Crazy Clinton Slam o' the Day. Mark Hensch of the Hill: "With Hillary Clinton, it just seems to be one scandal after another,' [Bobby Jindal] told host Martha Raddatz on ABC's 'This Week.' 'She's literally one email away from going to jail,' Jindal said. 'What I fear is that maybe we'll have to go to the Chinese and the Russians to actually see her emails.'" CW: Literally one email? I think it must be that one where she did a blast-mailing of the nuclear codes.

Standard-Issue Clinton Slam: Mark Hensch: Chris "Christie argued on Sunday that [Hillary] Clinton's actions as secretary of State flaunted her disregard for the laws governing transparency and national security.
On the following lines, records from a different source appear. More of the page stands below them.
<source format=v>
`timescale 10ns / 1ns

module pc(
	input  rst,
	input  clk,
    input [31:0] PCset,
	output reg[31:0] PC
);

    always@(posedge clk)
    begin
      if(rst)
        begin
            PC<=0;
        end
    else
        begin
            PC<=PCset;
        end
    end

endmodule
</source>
He added that she is now presenting a haughty attitude.... 'The worst part about this is her arrogance,' Christie said.... 'This is not royalty in the United States,' he said, referring to Clinton as 'queen.' 'This is not a familial ascendancy.' 'She's wiped away tens of thousands of emails that have relevant information because she feels entitled to do that,' Christie added." (Also linked yesterday afternoon.)

Amy Chozick of the New York Times: "Senator Jeanne Shaheen, the popular Democrat from New Hampshire and the first woman to be elected senator and governor in the state, will publicly endorse Hillary Rodham Clinton next Saturday, Mrs. Clinton's campaign said."
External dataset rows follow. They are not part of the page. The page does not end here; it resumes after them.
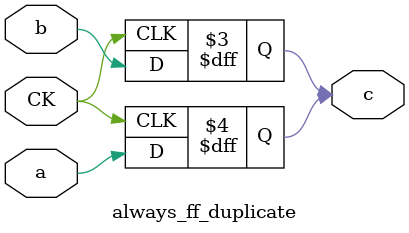
<source format=sv>
module always_ff_duplicate (input logic a, b, CK, output logic c);
   always_ff @(posedge CK)
        c<=a;
   always_ff @(posedge CK)
        c<=b;
endmodule // always_ff_duplicate


	

</source>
Josh Gerstein of Politico: "The roiling controversy over Hillary Clinton's use of a private email server as secretary of state looks likely to intensify Monday with the State Department set to release the largest batch of her messages made public thus far."
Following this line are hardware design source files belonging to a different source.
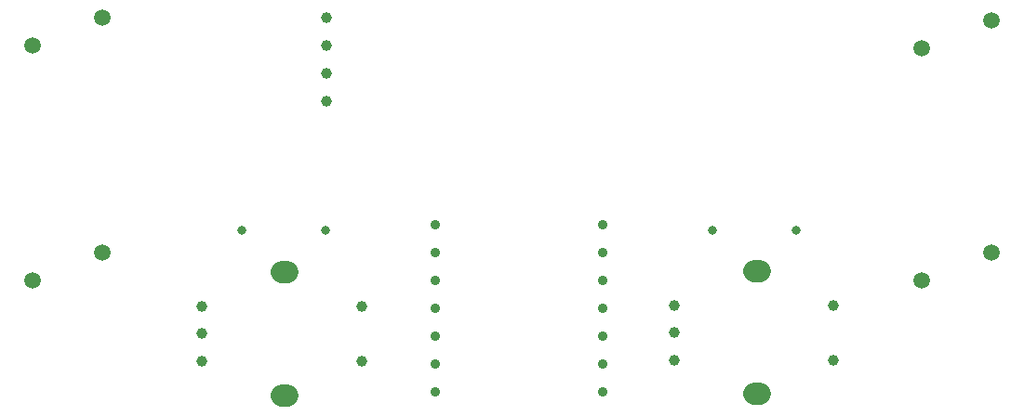
<source format=gbr>
%TF.GenerationSoftware,KiCad,Pcbnew,9.0.6*%
%TF.CreationDate,2025-12-07T01:04:57-05:00*%
%TF.ProjectId,Kigan's Lifeboard,4b696761-6e27-4732-904c-696665626f61,rev?*%
%TF.SameCoordinates,Original*%
%TF.FileFunction,Plated,1,2,PTH,Mixed*%
%TF.FilePolarity,Positive*%
%FSLAX46Y46*%
G04 Gerber Fmt 4.6, Leading zero omitted, Abs format (unit mm)*
G04 Created by KiCad (PCBNEW 9.0.6) date 2025-12-07 01:04:57*
%MOMM*%
%LPD*%
G01*
G04 APERTURE LIST*
%TA.AperFunction,ComponentDrill*%
%ADD10C,0.800000*%
%TD*%
%TA.AperFunction,ComponentDrill*%
%ADD11C,0.889000*%
%TD*%
%TA.AperFunction,ComponentDrill*%
%ADD12C,1.000000*%
%TD*%
%TA.AperFunction,ComponentDrill*%
%ADD13C,1.500000*%
%TD*%
G04 aperture for slot hole*
%TA.AperFunction,ComponentDrill*%
%ADD14C,2.000000*%
%TD*%
G04 APERTURE END LIST*
D10*
%TO.C,R2*%
X123699250Y-101791750D03*
X131319250Y-101791750D03*
%TO.C,R1*%
X166561750Y-101791750D03*
X174181750Y-101791750D03*
D11*
%TO.C,U1*%
X141320500Y-101315500D03*
X141320500Y-103855500D03*
X141320500Y-106395500D03*
X141320500Y-108935500D03*
X141320500Y-111475500D03*
X141320500Y-114015500D03*
X141320500Y-116555500D03*
X156560500Y-101315500D03*
X156560500Y-103855500D03*
X156560500Y-106395500D03*
X156560500Y-108935500D03*
X156560500Y-111475500D03*
X156560500Y-114015500D03*
X156560500Y-116555500D03*
D12*
%TO.C,SW7*%
X120080000Y-108740000D03*
X120080000Y-111240000D03*
X120080000Y-113740000D03*
%TO.C,J1*%
X131406750Y-82398000D03*
X131406750Y-84938000D03*
X131406750Y-87478000D03*
X131406750Y-90018000D03*
%TO.C,SW7*%
X134580000Y-108740000D03*
X134580000Y-113740000D03*
%TO.C,SW5*%
X163060000Y-108640000D03*
X163060000Y-111140000D03*
X163060000Y-113640000D03*
X177560000Y-108640000D03*
X177560000Y-113640000D03*
D13*
%TO.C,SW3*%
X104649250Y-84964250D03*
%TO.C,SW1*%
X104649250Y-106395500D03*
%TO.C,SW3*%
X110999250Y-82424250D03*
%TO.C,SW1*%
X110999250Y-103855500D03*
%TO.C,SW4*%
X185611750Y-85248000D03*
%TO.C,SW2*%
X185611750Y-106395500D03*
%TO.C,SW4*%
X191961750Y-82708000D03*
%TO.C,SW2*%
X191961750Y-103855500D03*
D14*
%TO.C,SW7*%
X127830000Y-105640000D02*
X127330000Y-105640000D01*
X127830000Y-116840000D02*
X127330000Y-116840000D01*
%TO.C,SW5*%
X170810000Y-105540000D02*
X170310000Y-105540000D01*
X170810000Y-116740000D02*
X170310000Y-116740000D01*
M02*

</source>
Julian Hattem: "Sen. Bernie Sanders is arguing that his record makes him the best qualified presidential candidate to push through new limits on guns. Despite criticism that the independent Vermonter has been to the right of many liberals on gun rules, Sanders said on CNN's 'State of the Union' that he is best positioned to negotiate new restrictions preventing mentally ill people from acquiring weapons.... 'In fact, coming from a rural state that has almost no gun control, I think I can get beyond the noise and all of these arguments and people shouting at each other and come up with real constructive gun control legislation which, most significantly, gets guns out of the hands of people who should not have them,' he said."

News Ledes

New York Times: "Former Gov. Marvin Mandel, whose record of modernizing Maryland's state government was overshadowed by a messy divorce and a fraud conviction for helping associates profit from a racetrack deal, died on Sunday in St. Mary's County, Md. He was 95." While in office, he left his wife for another woman. Of the other woman, whom Mandel married, his first wife Bootsie asked, "How can she be a first lady when she isn't a lady first?" ...

     ... The Washington Post obituary is here. The Baltimore Sun's obituary is here.

NBC News: "Dr. Wayne Dyer, the self-help guru whose best-seller 'Your Erroneous Zones' was adopted by millions as a guide to better living, has died at 75, his family and publisher said Sunday."

New York Times: "Wes Craven, a master of horror cinema and a proponent of the slasher genre best known for creating the Freddy Krueger and 'Scream' franchises, died on Sunday at his home in Los Angeles."